Jul 10 08:03:09 charon 97282 09[IKE] <con1|14> received NO_PROPOSAL_CHOSEN notify, no CHILD_SA built

dmshel80

@Konstanti Да, я так и понял, нагуглил, наблюдаю пока, параллельно разбираюсь с маршрутизацией, не могу добиться того, что бы к сети например cisco.com трафик пошел через туннель, нагуглил большинство сетей, создал альяс засунул туда сети, пробовал через правило в лан пустить альяс через туннель, трафик или ушел через провайдера или застревает на pfsense при разных вариантах(

Konstanti

@dmshel80

Вы имеете доступ ко второму участника туннеля ???
Какая версия Pf ? Есть одно проприетарное решение для таких случаев ....

dmshel80

@Konstanti да, есть доступ
Version 2.7.2-RELEASE (amd64)
на левой стороне ubuntu c strongswan

Konstanti

@dmshel80

я бы рекомендовал с той стороны смотреть , что происходит
у меня так туннель настроен с Испанией ( GRE over IPsec ) и все работает , как мне надо ( Centos)
я написал свой собственный модуль ядра ( есть версия для PF 2_7_2 ( Freebsd 14.0) , который перехватывает все DNS ответы и ищет определенные шаблоны ( например , apple , Netflix и тд и тп ) , результат - ip адреса из этих ответов отправляет в нужные мне таблицы ( Алиасы) , а потом это можно использовать в правилах

как это выглядит в результате ( на примере Netflix)

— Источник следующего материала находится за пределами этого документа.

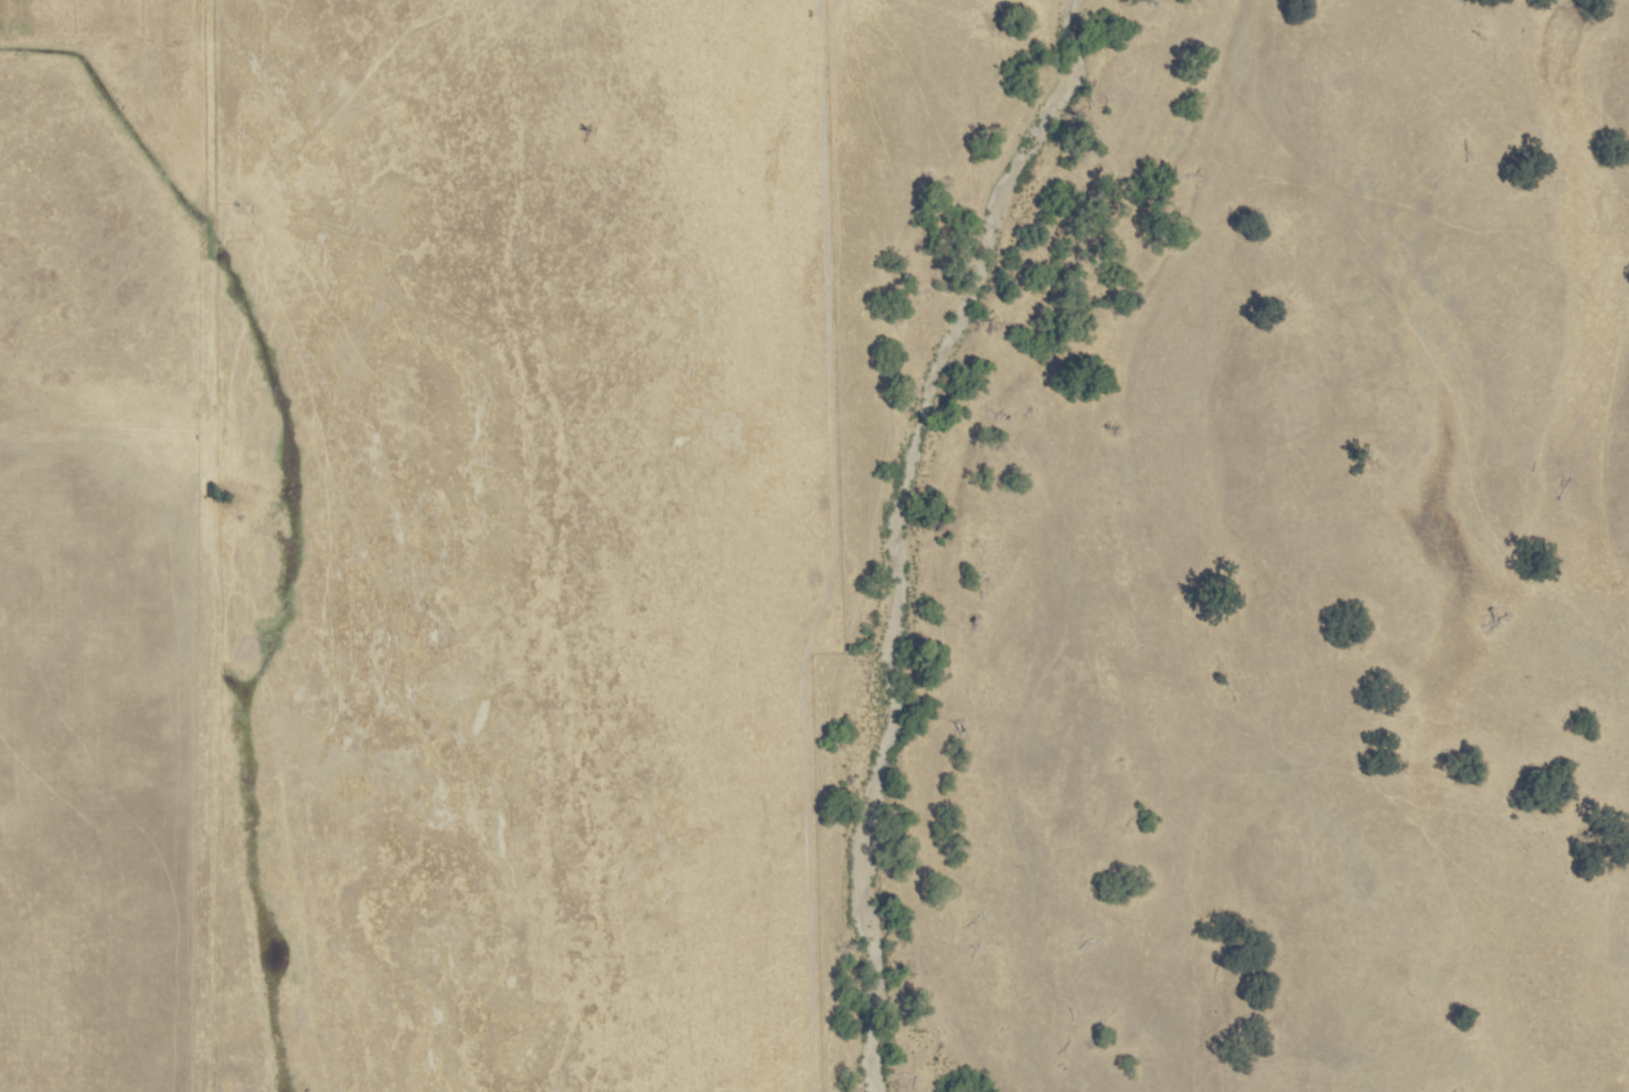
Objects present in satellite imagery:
crop: (425, 533)
crop: (1371, 552)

[2.4.4-RELEASE][admin@ru.xxxxxxx.org]/root: kldstat -v | grep dnsp
 5    1 0xffffffff8322c000 f57a     dnsp.ko (./dnsp.ko)
		664 dnsp

по памяти , потребляет немного

dnsp_rec         74      10K       -       74  128
 table_rec         8        1K       -        8  64
 kernel_regex   303    87K       -      342  16,32,64,128,256,512

смотрю Netflix

если нужна помощь , напишите , готов все настроить для тестирования (если доверяете , то мне нужен будет доступ к консоли PF и Web интерфейсу)

dmshel80

@Konstanti Спасибо за наводку, добавил gre и полетело)

Konstanti

@dmshel80 Не забывайте про MTU/MSS на GRE/VTI интерфейсах

• GRE over IPSEC немного криво реализован именно в PF

dmshel80

@Konstanti а какие значения необходимы? подбирать?

Konstanti

@dmshel80
я ставлю 1400 MTU / 1386 MSS для gre

не знаю , насколько все это корректно

но вот , пакетики бегают

tcpdump -netti igb1 host 192.168.1.34
tcpdump: verbose output suppressed, use -v or -vv for full protocol decode
listening on igb1, link-type EN10MB (Ethernet), capture size 262144 bytes
1720602976.247568 00:08:a2:0a:ff:73 > 58:d3:49:e2:54:30, ethertype IPv4 (0x0800), length 1400: 84.232.79.33.443 > 192.168.1.34.60446: Flags [.], seq 3538976888:3538978222, ack 2003595699, win 2051, options [nop,nop,TS val 2428846028 ecr 3109663200], length 1334
1720602976.247899 00:08:a2:0a:ff:73 > 58:d3:49:e2:54:30, ethertype IPv4 (0x0800), length 1400: 84.232.79.33.443 > 192.168.1.34.60446: Flags [.], seq 1334:2668, ack 1, win 2051, options [nop,nop,TS val 2428846028 ecr 3109663200], length 1334
1720602976.247949 00:08:a2:0a:ff:73 > 58:d3:49:e2:54:30, ethertype IPv4 (0x0800), length 1400: 84.232.79.33.443 > 192.168.1.34.60446: Flags [.], seq 2668:4002, ack 1, win 2051, options [nop,nop,TS val 2428846028 ecr 3109663200], length 1334

dmshel80

@Konstanti рано радовался я ))) трасса пошла через тунель, но вот странички выдают ERR_CONNECTION_TIMED_OUT

Konstanti

@dmshel80
1 mss - через iptables настраивали ? Может быть есть и другая технология со стороны Linux ( но я так настраивал)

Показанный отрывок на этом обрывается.